WORK ITEM: Give the records once more, exactly as they stand.

*** Opening EXTRACTED MATERIAL ***

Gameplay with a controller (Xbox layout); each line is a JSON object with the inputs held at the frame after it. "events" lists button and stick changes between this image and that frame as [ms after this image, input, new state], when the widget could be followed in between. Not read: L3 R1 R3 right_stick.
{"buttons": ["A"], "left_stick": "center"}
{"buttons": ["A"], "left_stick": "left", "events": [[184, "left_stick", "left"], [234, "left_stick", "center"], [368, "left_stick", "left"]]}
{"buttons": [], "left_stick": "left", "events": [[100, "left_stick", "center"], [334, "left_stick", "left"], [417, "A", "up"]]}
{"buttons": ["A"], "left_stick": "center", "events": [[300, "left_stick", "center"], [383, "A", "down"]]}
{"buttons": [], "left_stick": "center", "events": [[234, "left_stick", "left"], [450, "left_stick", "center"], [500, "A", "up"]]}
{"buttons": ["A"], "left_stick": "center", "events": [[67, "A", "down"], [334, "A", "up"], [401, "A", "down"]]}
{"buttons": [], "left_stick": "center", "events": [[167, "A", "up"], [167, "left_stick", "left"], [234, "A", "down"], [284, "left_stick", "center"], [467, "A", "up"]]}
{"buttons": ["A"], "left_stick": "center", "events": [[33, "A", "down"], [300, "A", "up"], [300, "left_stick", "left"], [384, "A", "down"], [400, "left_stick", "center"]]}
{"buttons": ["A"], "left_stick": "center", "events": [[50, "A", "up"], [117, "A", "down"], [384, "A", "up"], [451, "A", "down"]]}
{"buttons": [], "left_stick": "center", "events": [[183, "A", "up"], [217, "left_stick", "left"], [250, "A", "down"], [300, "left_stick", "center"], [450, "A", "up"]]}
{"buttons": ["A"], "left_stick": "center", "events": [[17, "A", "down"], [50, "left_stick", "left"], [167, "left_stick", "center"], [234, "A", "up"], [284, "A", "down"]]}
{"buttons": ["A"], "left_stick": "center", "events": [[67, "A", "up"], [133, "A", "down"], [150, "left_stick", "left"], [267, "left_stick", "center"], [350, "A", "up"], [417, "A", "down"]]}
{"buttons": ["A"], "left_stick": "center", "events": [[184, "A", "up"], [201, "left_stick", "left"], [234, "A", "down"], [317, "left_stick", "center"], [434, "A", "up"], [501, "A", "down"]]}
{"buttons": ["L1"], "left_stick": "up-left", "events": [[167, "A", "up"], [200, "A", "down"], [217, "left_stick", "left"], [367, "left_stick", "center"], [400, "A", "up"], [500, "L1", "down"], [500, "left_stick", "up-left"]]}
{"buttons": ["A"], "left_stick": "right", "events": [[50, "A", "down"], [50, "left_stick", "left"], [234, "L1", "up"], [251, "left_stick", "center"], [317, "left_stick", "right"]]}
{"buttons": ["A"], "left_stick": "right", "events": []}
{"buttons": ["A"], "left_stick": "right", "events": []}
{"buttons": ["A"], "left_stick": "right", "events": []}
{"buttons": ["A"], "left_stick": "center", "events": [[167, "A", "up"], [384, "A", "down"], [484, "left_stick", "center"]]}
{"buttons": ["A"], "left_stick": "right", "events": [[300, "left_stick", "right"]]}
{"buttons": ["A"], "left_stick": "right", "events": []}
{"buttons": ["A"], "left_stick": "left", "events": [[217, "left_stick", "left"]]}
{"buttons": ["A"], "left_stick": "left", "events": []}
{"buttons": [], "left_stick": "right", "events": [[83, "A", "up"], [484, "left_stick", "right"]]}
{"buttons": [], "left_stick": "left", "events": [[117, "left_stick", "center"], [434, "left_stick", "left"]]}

*** Closing EXTRACTED MATERIAL ***

EXERCISE RESPONSE:
Gameplay with a controller (Xbox layout); each line is a JSON object with the inputs held at the frame after it. "events" lists button and stick changes between this image and that frame as [ms after this image, input, new state], when the widget could be followed in between. Not read: L3 R1 R3 right_stick.
{"buttons": ["A"], "left_stick": "center"}
{"buttons": ["A"], "left_stick": "left", "events": [[184, "left_stick", "left"], [234, "left_stick", "center"], [368, "left_stick", "left"]]}
{"buttons": [], "left_stick": "left", "events": [[100, "left_stick", "center"], [334, "left_stick", "left"], [417, "A", "up"]]}
{"buttons": ["A"], "left_stick": "center", "events": [[300, "left_stick", "center"], [383, "A", "down"]]}
{"buttons": [], "left_stick": "center", "events": [[234, "left_stick", "left"], [450, "left_stick", "center"], [500, "A", "up"]]}
{"buttons": ["A"], "left_stick": "center", "events": [[67, "A", "down"], [334, "A", "up"], [401, "A", "down"]]}
{"buttons": [], "left_stick": "center", "events": [[167, "A", "up"], [167, "left_stick", "left"], [234, "A", "down"], [284, "left_stick", "center"], [467, "A", "up"]]}
{"buttons": ["A"], "left_stick": "center", "events": [[33, "A", "down"], [300, "A", "up"], [300, "left_stick", "left"], [384, "A", "down"], [400, "left_stick", "center"]]}
{"buttons": ["A"], "left_stick": "center", "events": [[50, "A", "up"], [117, "A", "down"], [384, "A", "up"], [451, "A", "down"]]}
{"buttons": [], "left_stick": "center", "events": [[183, "A", "up"], [217, "left_stick", "left"], [250, "A", "down"], [300, "left_stick", "center"], [450, "A", "up"]]}
{"buttons": ["A"], "left_stick": "center", "events": [[17, "A", "down"], [50, "left_stick", "left"], [167, "left_stick", "center"], [234, "A", "up"], [284, "A", "down"]]}
{"buttons": ["A"], "left_stick": "center", "events": [[67, "A", "up"], [133, "A", "down"], [150, "left_stick", "left"], [267, "left_stick", "center"], [350, "A", "up"], [417, "A", "down"]]}
{"buttons": ["A"], "left_stick": "center", "events": [[184, "A", "up"], [201, "left_stick", "left"], [234, "A", "down"], [317, "left_stick", "center"], [434, "A", "up"], [501, "A", "down"]]}
{"buttons": ["L1"], "left_stick": "up-left", "events": [[167, "A", "up"], [200, "A", "down"], [217, "left_stick", "left"], [367, "left_stick", "center"], [400, "A", "up"], [500, "L1", "down"], [500, "left_stick", "up-left"]]}
{"buttons": ["A"], "left_stick": "right", "events": [[50, "A", "down"], [50, "left_stick", "left"], [234, "L1", "up"], [251, "left_stick", "center"], [317, "left_stick", "right"]]}
{"buttons": ["A"], "left_stick": "right", "events": []}
{"buttons": ["A"], "left_stick": "right", "events": []}
{"buttons": ["A"], "left_stick": "right", "events": []}
{"buttons": ["A"], "left_stick": "center", "events": [[167, "A", "up"], [384, "A", "down"], [484, "left_stick", "center"]]}
{"buttons": ["A"], "left_stick": "right", "events": [[300, "left_stick", "right"]]}
{"buttons": ["A"], "left_stick": "right", "events": []}
{"buttons": ["A"], "left_stick": "left", "events": [[217, "left_stick", "left"]]}
{"buttons": ["A"], "left_stick": "left", "events": []}
{"buttons": [], "left_stick": "right", "events": [[83, "A", "up"], [484, "left_stick", "right"]]}
{"buttons": [], "left_stick": "left", "events": [[117, "left_stick", "center"], [434, "left_stick", "left"]]}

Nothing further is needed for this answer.